Eastern Stick style

Eastern Stick style

(1855–1900)An American residential style characterized by exposed framing overlaid on clapboard in horizontal, vertical, or diagonal patterns to suggest the frame structure underneath. Steeply pitched gable roofs, cross gables, towers and pointed dormers, and porches and verandas are also characteristic. Oversized corner posts, purlins, brackets, and railings complement decorative woodwork produced by the stickwork.

Stick style

Stick style An eclectic style of domestic architecture in the United States primarily from about 1860 to 1890, mainly of wood-frame construction; usually asymmetric in both plan and section; has applied ornamentation in the form of wood boards on the exterior surfaces that is intended to express the inner structure of the building.

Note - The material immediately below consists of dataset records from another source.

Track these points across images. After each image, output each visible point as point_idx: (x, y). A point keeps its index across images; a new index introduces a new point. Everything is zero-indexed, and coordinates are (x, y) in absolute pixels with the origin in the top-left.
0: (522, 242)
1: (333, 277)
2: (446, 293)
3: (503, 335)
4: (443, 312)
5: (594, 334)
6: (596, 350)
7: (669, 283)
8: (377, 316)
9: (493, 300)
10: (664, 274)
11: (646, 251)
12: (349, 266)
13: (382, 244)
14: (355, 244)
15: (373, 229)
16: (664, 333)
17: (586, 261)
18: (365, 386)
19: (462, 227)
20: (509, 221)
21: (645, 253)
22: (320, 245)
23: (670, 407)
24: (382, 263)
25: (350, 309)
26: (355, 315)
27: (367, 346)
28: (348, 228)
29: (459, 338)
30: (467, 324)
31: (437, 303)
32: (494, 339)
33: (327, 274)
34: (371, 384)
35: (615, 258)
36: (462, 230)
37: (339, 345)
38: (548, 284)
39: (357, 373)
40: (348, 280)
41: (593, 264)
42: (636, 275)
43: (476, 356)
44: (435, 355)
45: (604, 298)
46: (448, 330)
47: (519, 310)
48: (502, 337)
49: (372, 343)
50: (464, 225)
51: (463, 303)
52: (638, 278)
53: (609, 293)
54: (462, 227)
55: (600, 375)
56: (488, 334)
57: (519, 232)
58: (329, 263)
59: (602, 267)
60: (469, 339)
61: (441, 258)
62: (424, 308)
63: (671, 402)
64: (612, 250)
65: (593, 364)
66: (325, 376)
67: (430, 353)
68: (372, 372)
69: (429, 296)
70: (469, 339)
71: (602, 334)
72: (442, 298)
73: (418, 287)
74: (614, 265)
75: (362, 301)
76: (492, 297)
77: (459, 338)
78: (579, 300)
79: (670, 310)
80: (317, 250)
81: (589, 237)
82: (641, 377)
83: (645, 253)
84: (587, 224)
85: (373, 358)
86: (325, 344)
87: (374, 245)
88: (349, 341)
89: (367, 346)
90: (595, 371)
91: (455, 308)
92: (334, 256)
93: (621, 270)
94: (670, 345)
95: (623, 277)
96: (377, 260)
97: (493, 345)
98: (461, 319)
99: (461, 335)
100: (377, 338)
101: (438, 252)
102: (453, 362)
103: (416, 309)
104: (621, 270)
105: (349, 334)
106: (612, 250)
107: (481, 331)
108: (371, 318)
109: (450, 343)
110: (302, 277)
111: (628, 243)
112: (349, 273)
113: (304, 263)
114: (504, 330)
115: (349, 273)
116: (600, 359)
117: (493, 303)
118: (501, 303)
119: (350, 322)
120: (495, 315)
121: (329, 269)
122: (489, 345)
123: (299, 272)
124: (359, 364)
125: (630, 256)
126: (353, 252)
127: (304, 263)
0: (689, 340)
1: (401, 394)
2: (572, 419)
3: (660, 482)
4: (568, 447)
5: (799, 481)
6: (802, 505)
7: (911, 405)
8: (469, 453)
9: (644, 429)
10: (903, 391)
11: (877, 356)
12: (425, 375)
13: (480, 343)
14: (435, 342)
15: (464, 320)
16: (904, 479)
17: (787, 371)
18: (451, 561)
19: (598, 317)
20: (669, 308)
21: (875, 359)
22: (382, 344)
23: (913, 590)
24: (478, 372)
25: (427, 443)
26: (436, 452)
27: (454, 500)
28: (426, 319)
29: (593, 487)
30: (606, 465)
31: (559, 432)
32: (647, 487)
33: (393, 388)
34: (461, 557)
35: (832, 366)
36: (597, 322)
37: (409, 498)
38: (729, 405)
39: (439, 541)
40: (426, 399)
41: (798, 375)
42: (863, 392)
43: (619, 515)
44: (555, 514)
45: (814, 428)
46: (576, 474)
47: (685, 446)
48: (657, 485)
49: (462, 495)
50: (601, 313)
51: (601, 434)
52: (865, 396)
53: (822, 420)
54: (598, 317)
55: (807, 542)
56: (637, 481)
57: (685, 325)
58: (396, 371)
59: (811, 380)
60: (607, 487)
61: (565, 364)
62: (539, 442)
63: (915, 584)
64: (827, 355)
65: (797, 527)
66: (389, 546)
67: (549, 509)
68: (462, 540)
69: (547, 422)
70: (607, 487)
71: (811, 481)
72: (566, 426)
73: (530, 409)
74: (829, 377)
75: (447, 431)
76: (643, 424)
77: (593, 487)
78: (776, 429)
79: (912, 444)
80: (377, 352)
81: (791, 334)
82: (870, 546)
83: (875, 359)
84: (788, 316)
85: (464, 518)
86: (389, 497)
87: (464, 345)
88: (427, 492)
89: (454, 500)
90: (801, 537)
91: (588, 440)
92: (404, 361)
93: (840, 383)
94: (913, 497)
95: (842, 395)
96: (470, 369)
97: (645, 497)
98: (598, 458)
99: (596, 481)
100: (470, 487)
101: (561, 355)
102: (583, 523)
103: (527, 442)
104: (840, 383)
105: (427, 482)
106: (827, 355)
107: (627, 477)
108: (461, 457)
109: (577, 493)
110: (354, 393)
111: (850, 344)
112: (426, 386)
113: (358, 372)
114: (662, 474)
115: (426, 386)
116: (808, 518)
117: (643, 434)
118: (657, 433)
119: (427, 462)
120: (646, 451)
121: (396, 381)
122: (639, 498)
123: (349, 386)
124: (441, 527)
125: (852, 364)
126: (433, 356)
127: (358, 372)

Buildings in this style usually include some of the following characteristics: a façade of clapboard or board-and-batten siding with structural framing materials used as exterior ornamentation or wood boards prominently applied in patterns on wall surfaces; prominent structural corner posts; spacious porches, decorated in wood with simple diagonal braces or brackets; a steeply pitched gable roof, often with intersecting gables and/or cross gables; eaves with a significant overhang, often supported by large diagonal brackets; exposed roof trusses and rafters; corbeled chimneys.